◆ Что сделать: Оформите строки всех записей ниже в виде таблицы Markdown с колонками «№» (номер строки) и «Строка» (сама строка), пустые строки пропустите. Изображения в ответ не включайте.

◆ Имеющиеся данные:
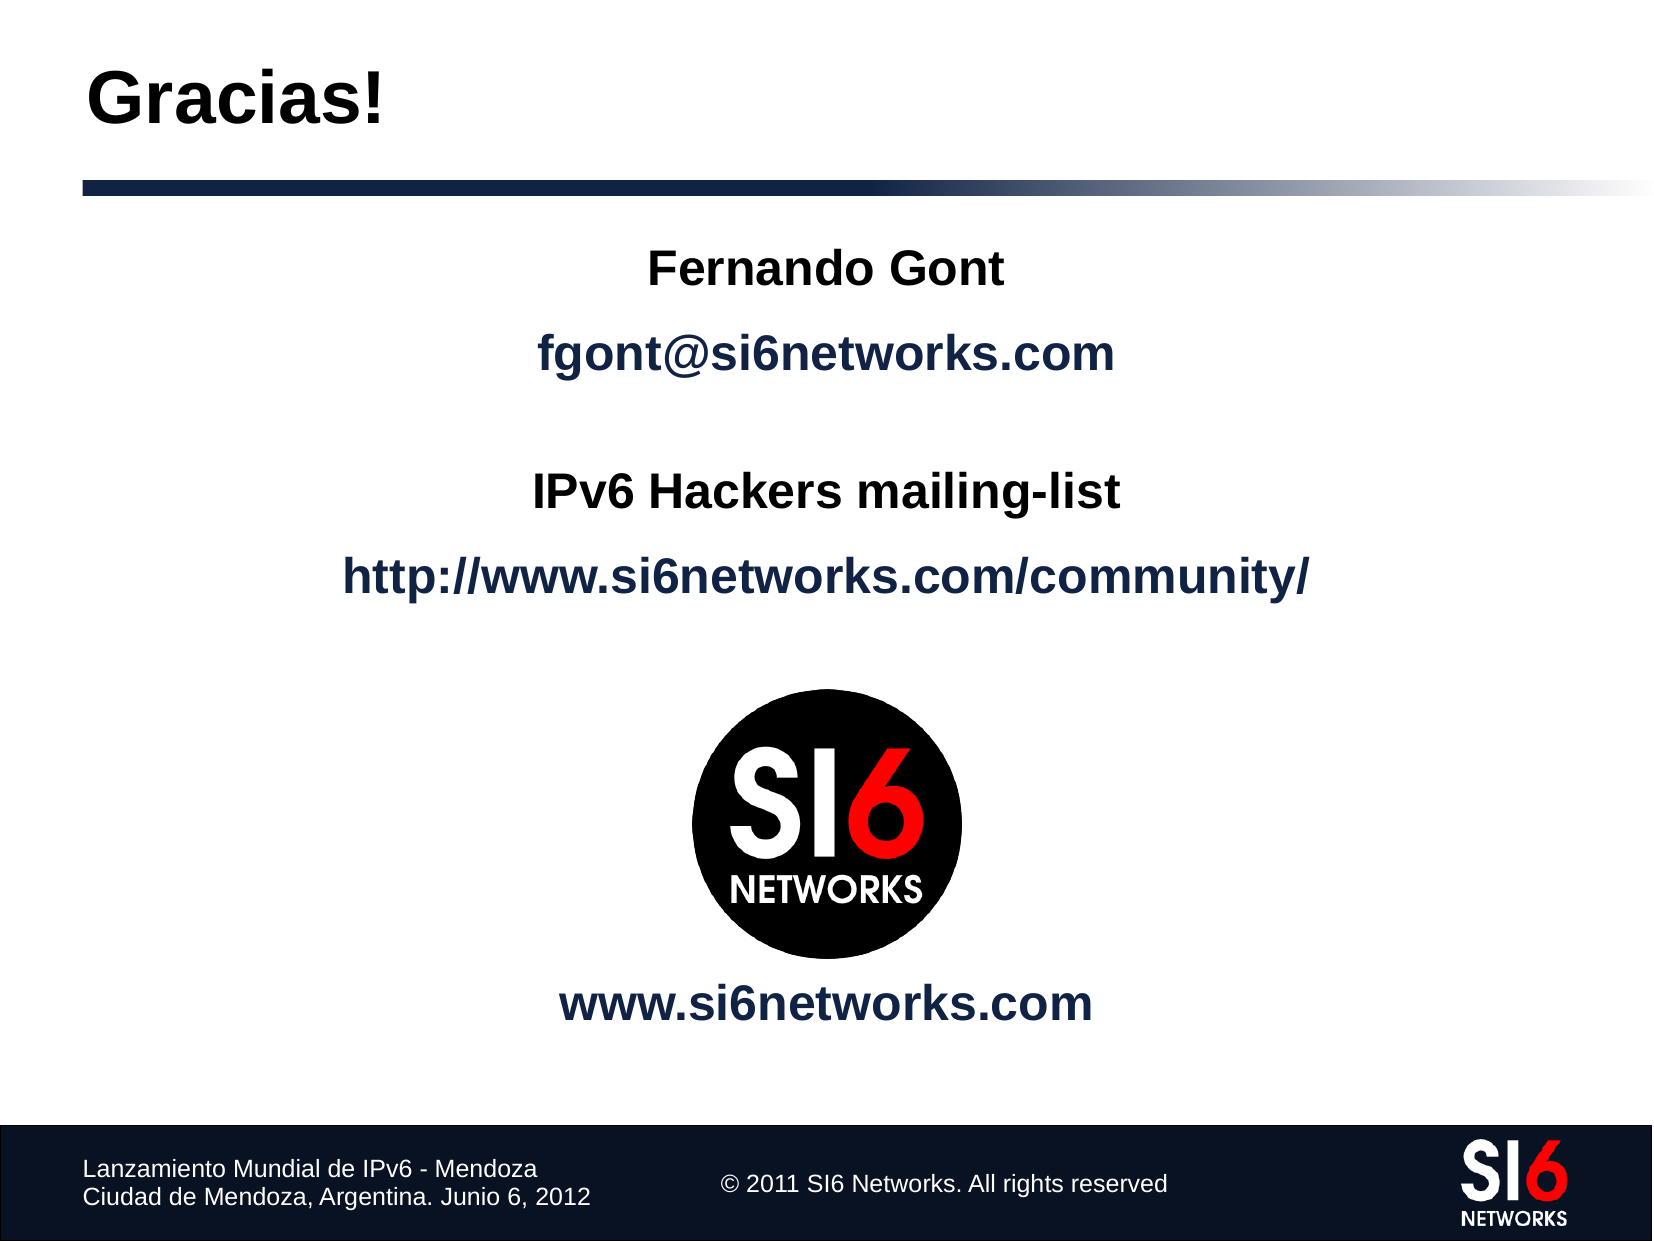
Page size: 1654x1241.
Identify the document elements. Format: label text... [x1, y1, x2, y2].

list Fernando Gont fgont@si6networks.com IPv6 Hackers mailing-list http://www.si6networks.com/community/ www.si6networks.com [82, 240, 1571, 1109]
picture [1461, 1139, 1567, 1226]
picture [692, 689, 962, 959]
title Gracias! [86, 30, 1576, 166]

◆ Ожидаемый ответ:
| № | Строка |
|---|---|
| 1 | Page size: 1654x1241. |
| 2 | Identify the document elements. Format: label text... [x1, y1, x2, y2]. |
| 3 | list Fernando Gont fgont@si6networks.com IPv6 Hackers mailing-list http://www.si6networks.com/community/ www.si6networks.com [82, 240, 1571, 1109] |
| 4 | picture [1461, 1139, 1567, 1226] |
| 5 | picture [692, 689, 962, 959] |
| 6 | title Gracias! [86, 30, 1576, 166] |